#### [Entries shown]
=======
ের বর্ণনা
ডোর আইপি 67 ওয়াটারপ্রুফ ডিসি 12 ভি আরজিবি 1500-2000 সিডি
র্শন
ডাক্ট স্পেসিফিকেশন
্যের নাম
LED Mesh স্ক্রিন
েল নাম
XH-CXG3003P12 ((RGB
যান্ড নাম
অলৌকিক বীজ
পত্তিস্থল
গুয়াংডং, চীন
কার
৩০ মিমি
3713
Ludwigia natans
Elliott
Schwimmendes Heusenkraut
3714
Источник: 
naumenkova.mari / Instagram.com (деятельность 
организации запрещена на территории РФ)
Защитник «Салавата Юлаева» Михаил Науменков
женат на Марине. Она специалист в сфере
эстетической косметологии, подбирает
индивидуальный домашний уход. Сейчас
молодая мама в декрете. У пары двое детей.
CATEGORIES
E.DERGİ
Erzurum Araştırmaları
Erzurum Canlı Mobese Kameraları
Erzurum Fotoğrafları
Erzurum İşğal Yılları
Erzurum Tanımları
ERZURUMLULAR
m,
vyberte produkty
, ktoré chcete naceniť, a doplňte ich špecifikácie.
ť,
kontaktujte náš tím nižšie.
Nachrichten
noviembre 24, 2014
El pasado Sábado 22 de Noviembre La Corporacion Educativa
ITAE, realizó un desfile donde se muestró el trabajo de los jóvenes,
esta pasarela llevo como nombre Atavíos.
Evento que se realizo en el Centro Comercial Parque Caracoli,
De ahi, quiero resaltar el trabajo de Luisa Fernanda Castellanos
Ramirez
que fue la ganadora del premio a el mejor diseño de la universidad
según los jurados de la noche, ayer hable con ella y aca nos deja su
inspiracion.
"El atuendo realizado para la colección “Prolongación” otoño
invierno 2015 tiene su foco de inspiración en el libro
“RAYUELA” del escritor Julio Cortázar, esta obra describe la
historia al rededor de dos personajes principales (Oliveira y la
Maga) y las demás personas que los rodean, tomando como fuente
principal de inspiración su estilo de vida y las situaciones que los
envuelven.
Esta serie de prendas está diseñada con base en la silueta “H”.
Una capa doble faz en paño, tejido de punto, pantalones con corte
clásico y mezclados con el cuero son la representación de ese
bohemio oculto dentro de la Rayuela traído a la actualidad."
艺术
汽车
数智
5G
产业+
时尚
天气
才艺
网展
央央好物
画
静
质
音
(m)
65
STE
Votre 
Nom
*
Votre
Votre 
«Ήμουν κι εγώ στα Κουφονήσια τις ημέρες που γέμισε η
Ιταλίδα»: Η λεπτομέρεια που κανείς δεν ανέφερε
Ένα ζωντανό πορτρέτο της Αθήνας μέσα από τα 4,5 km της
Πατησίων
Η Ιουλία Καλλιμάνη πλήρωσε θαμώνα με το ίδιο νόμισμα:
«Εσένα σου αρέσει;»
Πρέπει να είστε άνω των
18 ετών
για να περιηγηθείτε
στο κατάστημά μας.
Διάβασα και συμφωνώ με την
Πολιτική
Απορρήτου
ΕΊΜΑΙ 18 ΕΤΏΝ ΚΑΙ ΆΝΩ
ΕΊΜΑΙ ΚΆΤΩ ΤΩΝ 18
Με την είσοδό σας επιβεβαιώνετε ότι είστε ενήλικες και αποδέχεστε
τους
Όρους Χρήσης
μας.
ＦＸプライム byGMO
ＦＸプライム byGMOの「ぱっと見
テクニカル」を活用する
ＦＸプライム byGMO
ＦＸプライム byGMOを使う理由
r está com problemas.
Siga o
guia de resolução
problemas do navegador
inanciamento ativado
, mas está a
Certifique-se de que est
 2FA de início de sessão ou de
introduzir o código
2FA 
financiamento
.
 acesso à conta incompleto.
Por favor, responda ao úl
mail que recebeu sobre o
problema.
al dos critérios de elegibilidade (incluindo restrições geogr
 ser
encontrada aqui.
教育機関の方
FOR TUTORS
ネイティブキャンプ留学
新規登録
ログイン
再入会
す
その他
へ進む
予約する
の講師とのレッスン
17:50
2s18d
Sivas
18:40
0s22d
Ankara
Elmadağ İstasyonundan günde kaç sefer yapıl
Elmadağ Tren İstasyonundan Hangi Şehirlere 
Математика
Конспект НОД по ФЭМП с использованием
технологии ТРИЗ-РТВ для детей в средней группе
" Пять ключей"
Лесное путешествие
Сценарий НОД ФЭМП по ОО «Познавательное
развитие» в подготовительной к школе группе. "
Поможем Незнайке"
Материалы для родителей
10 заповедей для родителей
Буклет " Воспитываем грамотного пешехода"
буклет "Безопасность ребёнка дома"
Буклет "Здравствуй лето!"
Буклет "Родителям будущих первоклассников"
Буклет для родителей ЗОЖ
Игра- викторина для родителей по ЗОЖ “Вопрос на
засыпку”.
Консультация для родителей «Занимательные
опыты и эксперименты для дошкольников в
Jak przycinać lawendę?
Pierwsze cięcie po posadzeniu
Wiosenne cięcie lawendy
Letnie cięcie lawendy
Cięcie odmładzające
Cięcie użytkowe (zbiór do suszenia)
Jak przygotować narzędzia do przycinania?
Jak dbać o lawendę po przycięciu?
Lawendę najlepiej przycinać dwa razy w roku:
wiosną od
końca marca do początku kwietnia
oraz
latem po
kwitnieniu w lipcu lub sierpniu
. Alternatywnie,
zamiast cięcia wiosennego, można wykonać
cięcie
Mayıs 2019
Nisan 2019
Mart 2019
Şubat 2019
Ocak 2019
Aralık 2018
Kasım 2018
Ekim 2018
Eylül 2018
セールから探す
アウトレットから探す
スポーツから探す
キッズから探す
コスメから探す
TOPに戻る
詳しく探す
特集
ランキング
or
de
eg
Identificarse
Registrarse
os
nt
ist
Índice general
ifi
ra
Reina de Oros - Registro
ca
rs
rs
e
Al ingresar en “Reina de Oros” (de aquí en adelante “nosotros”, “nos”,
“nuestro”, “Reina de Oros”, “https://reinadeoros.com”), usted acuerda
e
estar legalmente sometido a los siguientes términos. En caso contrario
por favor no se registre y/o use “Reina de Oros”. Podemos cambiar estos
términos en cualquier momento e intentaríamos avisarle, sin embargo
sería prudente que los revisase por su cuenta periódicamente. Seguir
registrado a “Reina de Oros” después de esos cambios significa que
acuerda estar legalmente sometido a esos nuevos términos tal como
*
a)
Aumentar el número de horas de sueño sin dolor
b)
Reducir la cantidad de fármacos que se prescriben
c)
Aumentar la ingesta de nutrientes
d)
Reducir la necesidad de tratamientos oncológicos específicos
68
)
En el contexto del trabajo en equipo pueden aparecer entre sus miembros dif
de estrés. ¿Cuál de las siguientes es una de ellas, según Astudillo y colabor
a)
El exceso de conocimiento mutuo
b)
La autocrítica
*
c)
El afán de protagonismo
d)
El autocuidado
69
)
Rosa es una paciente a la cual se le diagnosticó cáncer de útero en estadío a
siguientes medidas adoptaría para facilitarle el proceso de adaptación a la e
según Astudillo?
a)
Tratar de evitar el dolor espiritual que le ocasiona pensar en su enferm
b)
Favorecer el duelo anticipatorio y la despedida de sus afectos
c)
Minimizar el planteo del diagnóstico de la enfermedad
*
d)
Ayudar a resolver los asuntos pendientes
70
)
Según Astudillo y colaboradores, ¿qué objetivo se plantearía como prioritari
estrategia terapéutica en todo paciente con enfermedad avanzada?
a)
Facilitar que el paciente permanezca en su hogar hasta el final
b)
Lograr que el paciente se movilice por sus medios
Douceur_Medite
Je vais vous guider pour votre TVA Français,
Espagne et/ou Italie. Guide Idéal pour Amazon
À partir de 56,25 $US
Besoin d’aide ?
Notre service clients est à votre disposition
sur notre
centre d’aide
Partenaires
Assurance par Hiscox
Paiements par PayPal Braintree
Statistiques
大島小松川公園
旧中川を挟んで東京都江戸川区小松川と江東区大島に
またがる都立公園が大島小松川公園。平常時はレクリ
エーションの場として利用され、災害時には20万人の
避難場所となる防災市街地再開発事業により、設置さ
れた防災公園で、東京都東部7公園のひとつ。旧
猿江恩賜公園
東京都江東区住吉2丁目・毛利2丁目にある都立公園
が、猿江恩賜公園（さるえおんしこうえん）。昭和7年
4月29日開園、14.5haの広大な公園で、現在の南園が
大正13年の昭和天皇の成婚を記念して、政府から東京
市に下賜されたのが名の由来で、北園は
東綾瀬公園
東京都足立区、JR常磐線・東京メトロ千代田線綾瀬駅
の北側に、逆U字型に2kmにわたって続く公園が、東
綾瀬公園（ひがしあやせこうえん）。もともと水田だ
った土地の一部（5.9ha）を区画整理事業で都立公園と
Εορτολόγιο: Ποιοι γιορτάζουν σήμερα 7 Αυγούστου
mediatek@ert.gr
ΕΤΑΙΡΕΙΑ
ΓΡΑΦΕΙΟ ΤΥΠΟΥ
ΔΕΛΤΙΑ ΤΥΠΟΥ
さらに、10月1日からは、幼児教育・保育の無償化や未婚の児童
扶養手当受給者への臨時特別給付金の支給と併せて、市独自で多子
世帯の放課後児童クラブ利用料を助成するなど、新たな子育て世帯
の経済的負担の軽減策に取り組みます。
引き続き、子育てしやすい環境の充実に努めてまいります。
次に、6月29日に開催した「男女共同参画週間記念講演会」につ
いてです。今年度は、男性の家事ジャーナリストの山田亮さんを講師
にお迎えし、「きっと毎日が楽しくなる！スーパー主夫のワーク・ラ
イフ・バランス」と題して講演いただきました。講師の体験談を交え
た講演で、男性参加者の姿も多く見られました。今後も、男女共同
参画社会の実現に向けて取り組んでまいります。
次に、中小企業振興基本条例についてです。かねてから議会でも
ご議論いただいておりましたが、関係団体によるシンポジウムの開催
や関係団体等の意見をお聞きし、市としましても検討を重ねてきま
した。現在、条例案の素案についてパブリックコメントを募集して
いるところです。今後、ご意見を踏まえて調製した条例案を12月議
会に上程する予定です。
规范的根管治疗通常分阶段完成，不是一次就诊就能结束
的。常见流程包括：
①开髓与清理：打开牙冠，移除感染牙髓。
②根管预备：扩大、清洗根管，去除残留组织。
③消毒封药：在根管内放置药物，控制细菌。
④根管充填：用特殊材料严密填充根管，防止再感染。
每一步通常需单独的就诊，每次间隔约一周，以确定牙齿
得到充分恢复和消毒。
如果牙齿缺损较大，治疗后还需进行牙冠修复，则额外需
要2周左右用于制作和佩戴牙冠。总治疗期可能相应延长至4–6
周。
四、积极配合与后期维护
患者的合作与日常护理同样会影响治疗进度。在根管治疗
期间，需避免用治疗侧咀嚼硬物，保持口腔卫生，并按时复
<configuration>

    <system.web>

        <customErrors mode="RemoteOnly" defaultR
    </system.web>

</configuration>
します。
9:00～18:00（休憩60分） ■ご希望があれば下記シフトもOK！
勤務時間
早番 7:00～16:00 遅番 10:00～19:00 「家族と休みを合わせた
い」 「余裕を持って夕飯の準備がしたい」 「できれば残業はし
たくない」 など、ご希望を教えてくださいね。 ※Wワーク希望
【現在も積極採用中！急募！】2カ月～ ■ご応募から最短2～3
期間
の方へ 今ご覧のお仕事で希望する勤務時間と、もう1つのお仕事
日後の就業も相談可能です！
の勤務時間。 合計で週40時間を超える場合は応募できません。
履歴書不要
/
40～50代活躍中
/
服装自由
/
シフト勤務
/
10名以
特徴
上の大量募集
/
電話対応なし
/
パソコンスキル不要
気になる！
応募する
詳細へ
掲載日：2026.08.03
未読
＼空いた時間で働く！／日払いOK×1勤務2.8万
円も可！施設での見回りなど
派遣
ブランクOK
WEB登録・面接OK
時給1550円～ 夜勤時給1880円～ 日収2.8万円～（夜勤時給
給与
=======
#### [Assignment]
Repeat the lines starting at the one containing "<system.web>" and ending at the one containing "</system.web>", both included, with no changes.

#### [Exercise result]
    <system.web>

        <customErrors mode="RemoteOnly" defaultR
    </system.web>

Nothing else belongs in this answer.